--- Material shown ---
- Opening Delimiter -

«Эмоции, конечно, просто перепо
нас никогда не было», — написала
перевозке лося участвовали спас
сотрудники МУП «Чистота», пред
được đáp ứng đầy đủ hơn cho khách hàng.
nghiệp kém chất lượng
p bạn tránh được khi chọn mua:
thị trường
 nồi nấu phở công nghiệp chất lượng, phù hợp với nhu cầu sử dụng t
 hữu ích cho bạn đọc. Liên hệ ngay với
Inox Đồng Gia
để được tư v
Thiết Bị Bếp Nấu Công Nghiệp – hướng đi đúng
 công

- Closing Delimiter -
- Opening Delimiter -

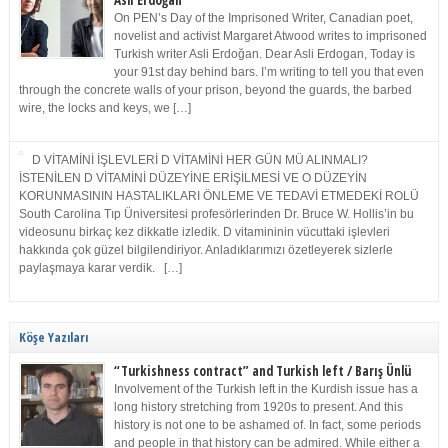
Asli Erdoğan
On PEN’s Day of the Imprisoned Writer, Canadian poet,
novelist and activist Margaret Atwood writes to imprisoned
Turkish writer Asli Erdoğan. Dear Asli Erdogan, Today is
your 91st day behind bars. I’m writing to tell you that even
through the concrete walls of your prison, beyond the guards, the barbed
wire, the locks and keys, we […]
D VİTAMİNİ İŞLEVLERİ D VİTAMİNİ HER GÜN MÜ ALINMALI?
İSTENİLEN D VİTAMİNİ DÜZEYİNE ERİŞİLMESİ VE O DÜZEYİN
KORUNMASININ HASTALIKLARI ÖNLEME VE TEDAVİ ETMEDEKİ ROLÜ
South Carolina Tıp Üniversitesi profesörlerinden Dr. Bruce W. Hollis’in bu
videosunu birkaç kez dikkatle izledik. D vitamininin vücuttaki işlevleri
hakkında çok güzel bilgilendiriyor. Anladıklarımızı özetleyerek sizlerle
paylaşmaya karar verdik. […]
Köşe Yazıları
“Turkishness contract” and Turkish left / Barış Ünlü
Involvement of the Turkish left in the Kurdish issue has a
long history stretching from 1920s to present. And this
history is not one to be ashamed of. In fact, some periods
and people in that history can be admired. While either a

- Closing Delimiter -

--- Request ---
Word for word, restate the lines above from the line containing "wire, the locks and keys, we […]" through the line containing "and people in", with both included and nothing else.

--- Solution ---
wire, the locks and keys, we […]
D VİTAMİNİ İŞLEVLERİ D VİTAMİNİ HER GÜN MÜ ALINMALI?
İSTENİLEN D VİTAMİNİ DÜZEYİNE ERİŞİLMESİ VE O DÜZEYİN
KORUNMASININ HASTALIKLARI ÖNLEME VE TEDAVİ ETMEDEKİ ROLÜ
South Carolina Tıp Üniversitesi profesörlerinden Dr. Bruce W. Hollis’in bu
videosunu birkaç kez dikkatle izledik. D vitamininin vücuttaki işlevleri
hakkında çok güzel bilgilendiriyor. Anladıklarımızı özetleyerek sizlerle
paylaşmaya karar verdik. […]
Köşe Yazıları
“Turkishness contract” and Turkish left / Barış Ünlü
Involvement of the Turkish left in the Kurdish issue has a
long history stretching from 1920s to present. And this
history is not one to be ashamed of. In fact, some periods
and people in that history can be admired. While either a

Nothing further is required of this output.